Она выключает планшет, наливает себе еще чаю и произносит, наконец, слова, которых заждался Габриель:
– Валяйте, месье Уэллс, сегодня утром у меня есть немного времени. Знаю, что вы сгораете от нетерпения поведать мне вашу историю.
21
«Как вы знаете, у меня есть брат-близнец Тома. Говорят, мы обнялись в животе нашей матери еще за несколько дней до родов. Которые пошли очень неважно. Говорят, было море крови, мать чудом выжила. Между прочим, она утверждала, что все предвидела, потому что занималась астрологией.
Наш отец был настроен гораздо более философично. Он преподавал в университете биологию и параллельно был независимым исследователем. Он надеялся прославиться своими опытами, но увлекавшие его области мало кого интересовали. Например, работая в США, он выяснил, что червь планария умеет находить дорогу в лабиринте после того, как у него отрастет ранее отрезанная голова. Он всерьез верил, что своим открытием сумеет в один прекрасный день продлить человеческую жизнь. О его опытах рассказано в энциклопедии моего двоюродного деда Эдмонда Уэллса, и они долго завораживали нас с братом. Из-за этого мы очень рано стали задаваться вопросами о жизни и смерти, о памяти, о месте, где обитает душа.
Мой отец больше любил Тома, а я был скорее маминым любимчиком: она меня душила своей любовью. Дед с отцовской стороны, Игнас Уэллс, лейтенант полиции, был моим сообщником. Мы с ним подолгу беседовали на берегу озера в Булонском лесу, бросая лебедям кусочки хлеба.
Вы – не единственная, кого мучила избыточная родительская любовь. Вы – «Коза господина Сегена» Альфонса Доде, я – «Гадкий утенок» Андерсена. На случай, если вы забыли эту сказку, я вам ее напомню: утенок, затравленный другими птенцами, вырастает и оказывается вовсе не уткой: к утиным яйцам по ошибке подложили лебединое. Поняв свое отличие, причинившее ему столько страданий, он обретает счастье. «Любой изъян может стать козырем. Понятая ошибка может сойти за художественный выбор».
Так лебедь стал символом нашего с дедом заговора, а озеро – нашей «конспиративной квартирой».
Если не считать восхитительных моментов в обществе деда, жизнь среди других «утят» была непростой. В отличие от брата, я плохо учился, был неспортивным. Он сидел на первой парте, я – на задней, у батареи.
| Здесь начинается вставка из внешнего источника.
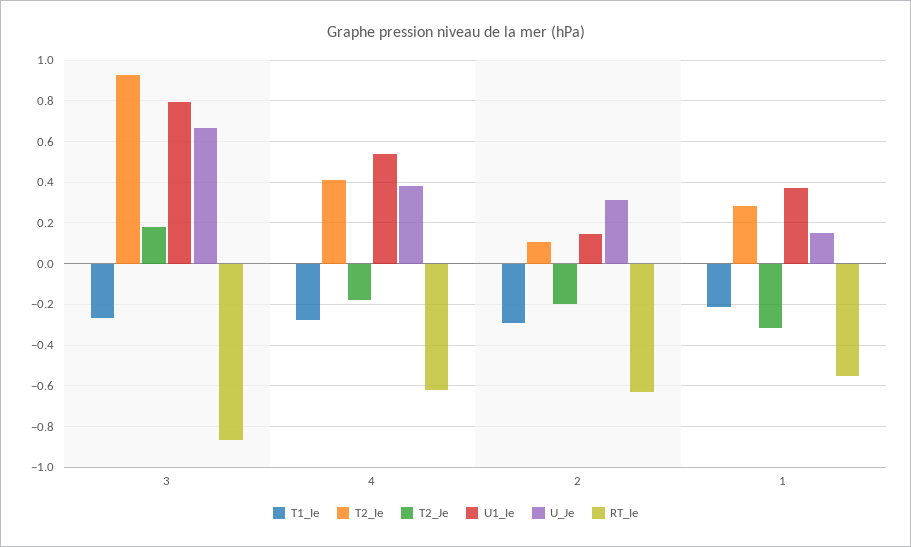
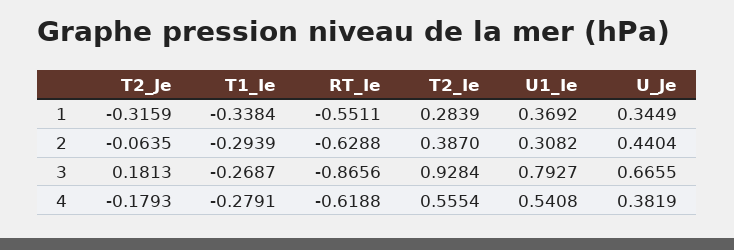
  {
    "T1_Ie": {
      "3": -0.2687,
      "4": -0.2791,
      "2": -0.2939,
-     "1": -0.2
+     "1": -0.3384
    },
    "T2_Ie": {
      "3": 0.9284,
-     "4": 0.4,
+     "4": 0.5554,
-     "2": 0.1,
+     "2": 0.387,
      "1": 0.2839
    },
    "T2_Je": {
      "3": 0.1813,
      "4": -0.1793,
-     "2": -0.2,
+     "2": -0.0635,
      "1": -0.3159
    },
    "U1_Ie": {
      "3": 0.7927,
      "4": 0.5408,
-     "2": 0.15,
+     "2": 0.3082,
      "1": 0.3692
    },
    "U_Je": {
      "3": 0.6655,
      "4": 0.3819,
-     "2": 0.3,
+     "2": 0.4404,
-     "1": 0.15
+     "1": 0.3449
    },
    "RT_Ie": {
      "3": -0.8656,
      "4": -0.6188,
      "2": -0.6288,
      "1": -0.5511
    }
  }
Учителя отзывались обо мне как о «мечтателе, которому надо вернуться на землю». Мы превратились для учителей в объекты изучения: близнецы, похожие во всем, только один – первый ученик, второй – безнадежно отстающий.
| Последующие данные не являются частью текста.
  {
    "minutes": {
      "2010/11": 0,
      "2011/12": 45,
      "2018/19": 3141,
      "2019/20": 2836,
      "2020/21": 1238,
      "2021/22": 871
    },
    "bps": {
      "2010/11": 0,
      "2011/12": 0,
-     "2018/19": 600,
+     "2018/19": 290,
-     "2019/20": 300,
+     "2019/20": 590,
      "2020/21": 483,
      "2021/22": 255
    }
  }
Я не любил книги, которые нужно было читать по программе. Мне казалось, что их авторы преподают нам урок, морализируют, восторгаясь собой; я чувствовал, что сами они не следовали в жизни тем мудрым советам, которые навязывают читателям.
Дедушка, заметив, что я отвергаю «официальную» литературу, сказал мне как-то раз: «Знаешь, хорошую книгу можно пересказать хорошим анекдотом». И стал сыпать анекдотами. Это давало мгновенный эффект. Его анекдоты удлинялись, пока он не посоветовал мне прочесть «особенную книгу», которую считал хорошим анекдотом на триста страниц – «Собаку Баскервилей» англичанина Конан Дойла. Она стала для меня откровением, я переворачивал страницы как околдованный. Я залпом проглотил весь роман, забыв о времени. То же самое, что чувствовали вы, читая в тюрьме «Мы, мертвецы», я почувствовал, читая Конан Дойла. Мне не терпелось узнать, что за чудовище прячется среди пустошей, наводя ужас на всех, кто туда сунется. С тех пор литература перестала быть для меня вереницей округлых фраз, нанизываемых, как жемчужины на нить, и превратилась в загадку, разрешить которую можно только при помощи волшебства.
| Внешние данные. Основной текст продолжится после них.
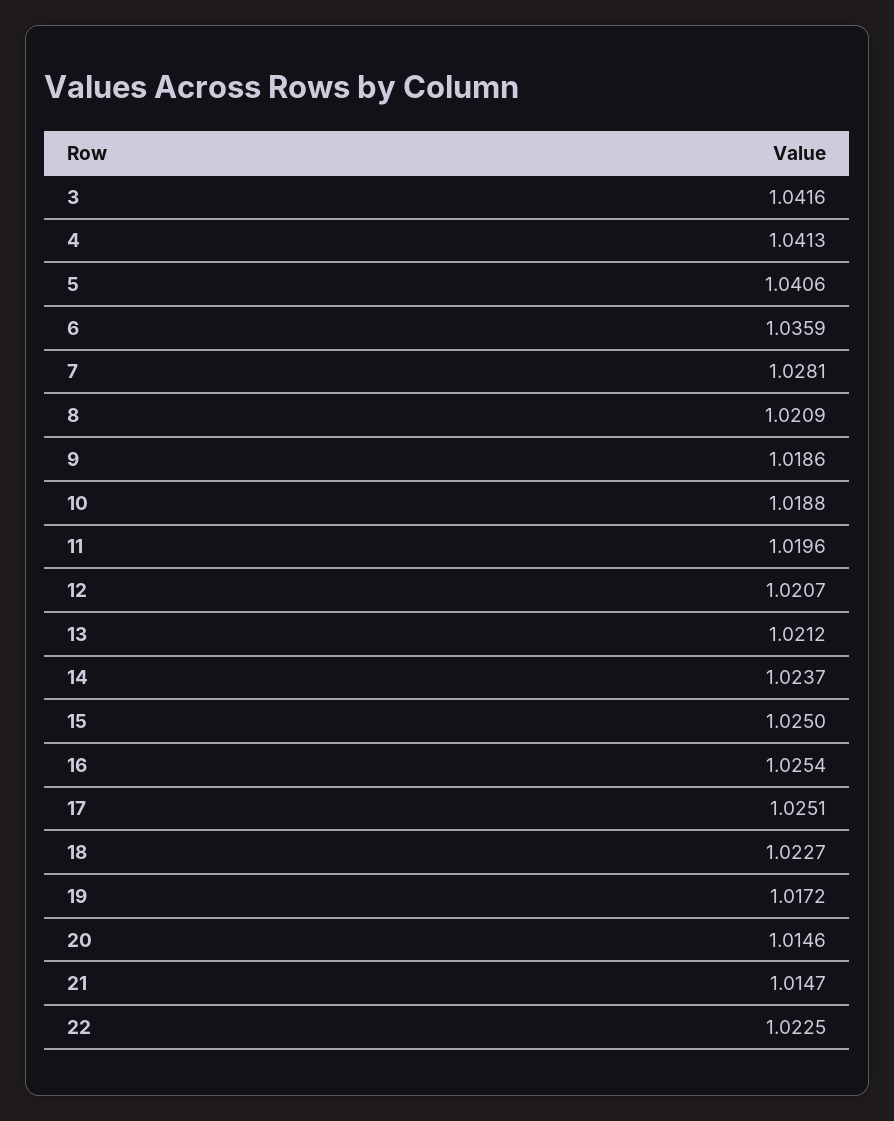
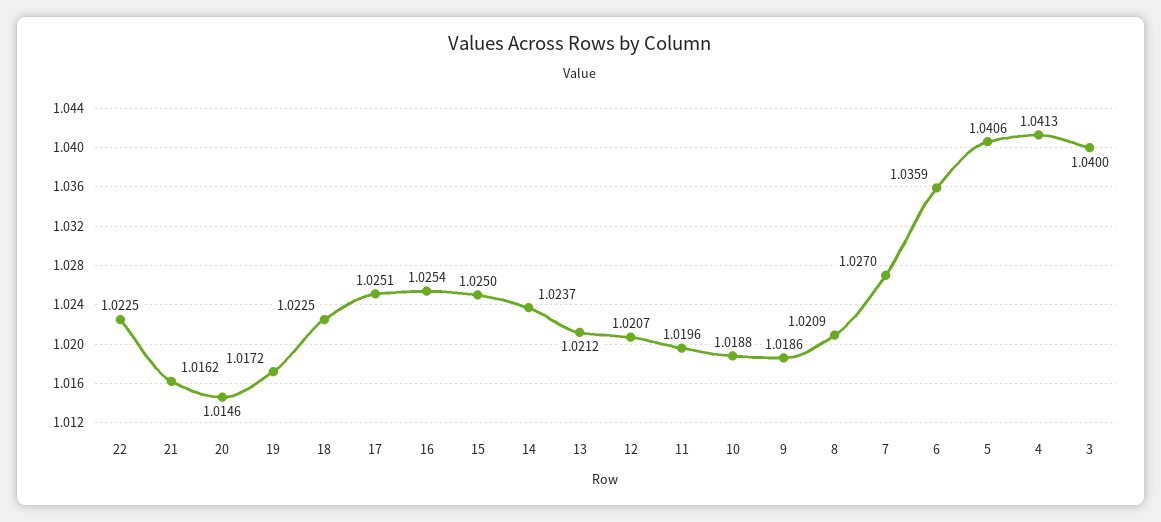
  {
-   "3": 1.0416,
+   "3": 1.04,
    "4": 1.0413,
    "5": 1.0406,
    "6": 1.0359,
-   "7": 1.0281,
+   "7": 1.027,
    "8": 1.0209,
    "9": 1.0186,
    "10": 1.0188,
    "11": 1.0196,
    "12": 1.0207,
    "13": 1.0212,
    "14": 1.0237,
    "15": 1.025,
    "16": 1.0254,
    "17": 1.0251,
-   "18": 1.0227,
+   "18": 1.0225,
    "19": 1.0172,
    "20": 1.0146,
-   "21": 1.0147,
+   "21": 1.0162,
    "22": 1.0225
  }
Мне тоже не годился мир, предлагаемый родителями и школой. Я тоже совершил побег, только не физически, а психологически.
После «Собаки Баскервилей» я проглотил всего Конан Дойла, а потом придумал моего собственного сыщика по прозвищу Лебедь. Я представлял его чрезвычайно белокожим, длинношеим, становившимся очень агрессивным, когда его разозлят. Его девиз гласил: «Истин две: та, в которую нас заставляют верить, и та, которую хотят от нас скрыть».